The program provides Hofacker the flexibility to change margins on products so he can show the customer’s actual price from his laptop before generating an order. More often, however, Hofacker faxes quotes from his home office.

In the past, it might take three or four days for his company to respond to requests for quotes, since Hofacker is just one of 14 field salespeople submitting requests to the home office.

“This has been a major step up for us. It has allowed me to be considerably more responsive to my customers,” he says.

If a product isn’t available, the system also includes complete contact information on about 1,800 vendors, so Hofacker can call suppliers direct when he needs additional information.

“My sales are up over 20 percent since we joined NSN,” Hofacker says. “I have so much more product available. In the past, I never even quoted a price on a lot of products because we weren’t set up with that supplier.”

At one account, in addition to the fasteners, brass and hydraulic fittings he traditionally sold, Hofacker began supplying the company with hand and power tools, janitorial and first aid supplies. During a recent visit to another account, the customer was logged onto Grainger’s Web site searching for fireproof cabinets. Hofacker recognized the supplier and searched the Quote Master database in his laptop and discovered the same product at a 25 percent discount. It resulted in a sizeable order.

Hofacker says it’s easy to save quotes and access them later if a customer has a question or wants to place another order.
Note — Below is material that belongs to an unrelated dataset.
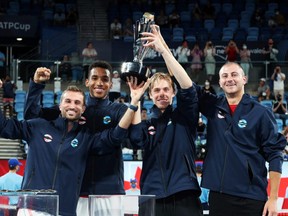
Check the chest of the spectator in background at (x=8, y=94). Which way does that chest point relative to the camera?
toward the camera

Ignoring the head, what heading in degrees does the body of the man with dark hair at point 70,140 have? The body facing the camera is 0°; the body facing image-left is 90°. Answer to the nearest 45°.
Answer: approximately 0°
When a customer reorders, he simply punches in the customer’s name or account number to retrieve the quote, which reduces his paper files.

Opening doors
Sue Stark of Montague Tool & Supply in Branchville, N.J., uses Quote Master primarily as a sourcing tool for products outside of the company’s normal inventory. Most of the company’s sales come from walk-in customers in search of specialty tools and construction supplies, but Montague also handles several large quarries and government accounts.
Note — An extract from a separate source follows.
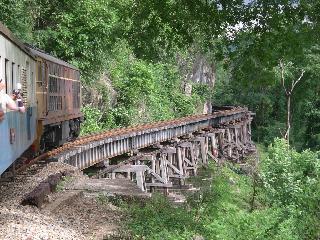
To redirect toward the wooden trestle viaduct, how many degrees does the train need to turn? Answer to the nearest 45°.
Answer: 0° — it already faces it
“When we have to source a product that we don’t have in the store, it’s the easiest place to look at NSN’s product offering,” she says.

Stark says the company frequently receives requisitions from local quarries in need of large quantities of general merchandise. Before belonging to NSN, Montague would lose those orders to national catalog companies because of the difficulty in locating out-of-stock products.
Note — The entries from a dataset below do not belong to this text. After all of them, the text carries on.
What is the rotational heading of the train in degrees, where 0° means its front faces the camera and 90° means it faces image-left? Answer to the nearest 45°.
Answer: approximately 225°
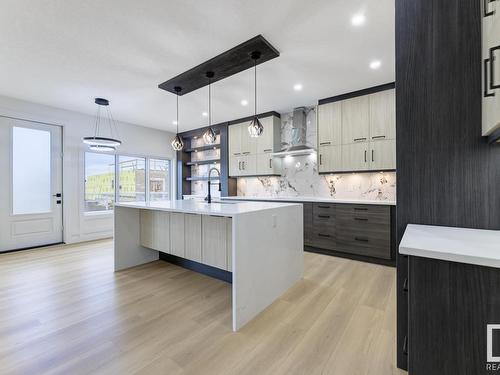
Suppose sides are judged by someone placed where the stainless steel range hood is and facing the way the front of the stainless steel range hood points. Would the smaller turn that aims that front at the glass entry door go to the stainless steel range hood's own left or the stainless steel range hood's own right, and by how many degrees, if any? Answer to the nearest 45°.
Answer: approximately 45° to the stainless steel range hood's own right

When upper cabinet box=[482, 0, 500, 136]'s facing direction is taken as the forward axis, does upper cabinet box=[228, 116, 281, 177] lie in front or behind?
in front

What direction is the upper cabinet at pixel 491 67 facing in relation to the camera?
to the viewer's left

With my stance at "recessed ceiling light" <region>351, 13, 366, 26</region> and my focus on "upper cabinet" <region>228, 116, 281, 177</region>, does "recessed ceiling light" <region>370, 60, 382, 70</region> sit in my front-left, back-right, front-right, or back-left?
front-right

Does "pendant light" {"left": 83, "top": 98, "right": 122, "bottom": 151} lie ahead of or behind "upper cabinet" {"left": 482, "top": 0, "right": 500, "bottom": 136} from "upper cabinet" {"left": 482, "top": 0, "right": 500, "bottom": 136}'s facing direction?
ahead

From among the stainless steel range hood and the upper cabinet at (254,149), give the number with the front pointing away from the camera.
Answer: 0

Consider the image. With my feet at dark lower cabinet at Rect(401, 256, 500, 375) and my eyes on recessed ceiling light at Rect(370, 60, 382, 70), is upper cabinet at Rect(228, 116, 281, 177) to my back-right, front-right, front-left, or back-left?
front-left

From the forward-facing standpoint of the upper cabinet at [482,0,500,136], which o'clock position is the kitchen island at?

“It’s been a great tool,” she says. “A lot of times you just wouldn’t quote an item because it would be too difficult or you didn’t have the time. This allows someone to quote a much larger list and be able to source it much easier.”

The ability to respond quickly to requests for quotes or to source hard-to-find items can sometimes mean the difference between getting a job or retaining a customer. At a certain point, if you keep saying no to customers, they’ll look for a new supplier. Quote Master makes it much easier to do that work, Stark says.

For example, a customer in search of a chemical pump recently contacted Montague for help.

“I found it in Quote Master and it was right in the Ace warehouse,” she says. “I typed in a description of the pump and got what I was looking for. Without Quote Master, I probably would have no-quoted the item and we would have lost the order. This company buys six or eight of those pumps a year and we probably have a repeat customer now.”

Knowing that the system provides up-to-date pricing is especially important to Stark. NSN updates prices every two weeks. Users simply log onto an Internet site every other Wednesday or request a CD-ROM to update the database within minutes.